President Barack Obama crossed the country Tuesday to launch a public campaign to reform U.S. immigration policies. Senators from both parties also have a reform proposal.

In Las Vegas, Nevada, President Obama said this is the right time to fix America’s broken immigration system.

“I am here today because the time has come for common sense, comprehensive immigration reform. The time is now. Now is the time,” he said.

The president offered his plan one day after eight senators - four of them Democrats, and four Republicans - introduced their immigration blueprint. He welcomed the new consensus between the two parties on the need for action.

Obama called for improvements in several areas of immigration policy, including a way for illegal immigrants to eventually gain legal citizenship.

“Smarter enforcement, a pathway to earn citizenship, improvements in the legal immigration system, so that we continue to be a magnet for the best and the brightest all around the world,” Obama said.

The president said a path to citizenship should include passing a background check, paying taxes, paying a penalty, learning English and then going to the back of the line.

Lynn Tramonte, with the immigration advocacy group America’s Voice Education Fund, says the status of illegal immigrants is the main issue to be settled.

“The centerpiece of immigration reform, from our point of view, is dealing with the status of 11 million undocumented immigrants in this country, and having a clear, fair, reasonable path to citizenship for them. That is sort of the missing piece in the immigration puzzle,” Tramonte said.

Administration officials say the Senate agreement is consistent with Mr. Obama’s principles on immigration.
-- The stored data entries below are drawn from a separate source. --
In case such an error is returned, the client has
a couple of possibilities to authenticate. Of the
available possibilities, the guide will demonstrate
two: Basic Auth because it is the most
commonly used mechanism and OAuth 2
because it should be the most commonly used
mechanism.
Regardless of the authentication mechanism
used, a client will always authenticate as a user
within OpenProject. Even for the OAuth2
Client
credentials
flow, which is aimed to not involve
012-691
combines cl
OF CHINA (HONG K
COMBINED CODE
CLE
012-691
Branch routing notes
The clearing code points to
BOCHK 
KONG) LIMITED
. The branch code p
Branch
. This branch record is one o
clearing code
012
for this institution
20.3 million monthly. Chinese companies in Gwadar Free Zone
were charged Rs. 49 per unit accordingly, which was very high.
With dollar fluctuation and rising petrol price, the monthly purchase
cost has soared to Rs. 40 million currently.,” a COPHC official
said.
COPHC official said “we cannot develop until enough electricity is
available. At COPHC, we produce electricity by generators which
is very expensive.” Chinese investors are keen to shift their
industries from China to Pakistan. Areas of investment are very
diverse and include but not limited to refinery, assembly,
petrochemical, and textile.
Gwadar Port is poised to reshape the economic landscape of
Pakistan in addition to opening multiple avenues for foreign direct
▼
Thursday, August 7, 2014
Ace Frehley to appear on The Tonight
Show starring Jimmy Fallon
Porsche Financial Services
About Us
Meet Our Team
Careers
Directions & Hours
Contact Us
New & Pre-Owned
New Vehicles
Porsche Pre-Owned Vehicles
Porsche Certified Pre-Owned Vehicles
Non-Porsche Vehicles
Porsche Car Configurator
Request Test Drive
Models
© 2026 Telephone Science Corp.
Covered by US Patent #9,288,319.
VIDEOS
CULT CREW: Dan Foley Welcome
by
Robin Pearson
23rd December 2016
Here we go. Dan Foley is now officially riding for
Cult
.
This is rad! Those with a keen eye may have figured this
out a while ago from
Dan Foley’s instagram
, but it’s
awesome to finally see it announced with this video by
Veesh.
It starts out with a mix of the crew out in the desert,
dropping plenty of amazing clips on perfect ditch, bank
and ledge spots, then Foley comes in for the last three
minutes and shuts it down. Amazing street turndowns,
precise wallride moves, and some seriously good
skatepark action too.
But the president said that if the bipartisan Senate plan fails, he will put forward his own proposal.

Despite the bipartisan agreement, Senate passage is not assured, and prospects could be more difficult in the Republican-led House of Representatives.

Republican Senator Jeff Sessions of Alabama asked Tuesday what good a new immigration law would do if existing ones are not enforced.

“We believe that people should wait their time, and people should be able to be accepted here - over a million a year - in an orderly process, not a disorderly process, and that we should not be rewarding those who violate the law, and making even harder for those who try to comply with the law,” Sessions said.

Still, Republicans, who had often opposed immigration reform legislation in recent years, have shown renewed interest in the issue.

Immigration is an important issue to Hispanic Americans, the nation’s largest and fastest-growing ethnic group. Obama and other Democratic candidates won an overwhelming percentage of the Hispanic vote in last November’s elections.

Immigration advocate Lynn Tramonte says those losses have pushed Republicans to change their position on the issue.

“They have, now, experienced losing elections because of the Latino vote and because of their immigration position. And they are speaking up publicly, saying that they need to change,” Tramonte said.

The president also said he wants tighter enforcement of immigration laws for employers, and a faster process to unite citizens with their families from other countries.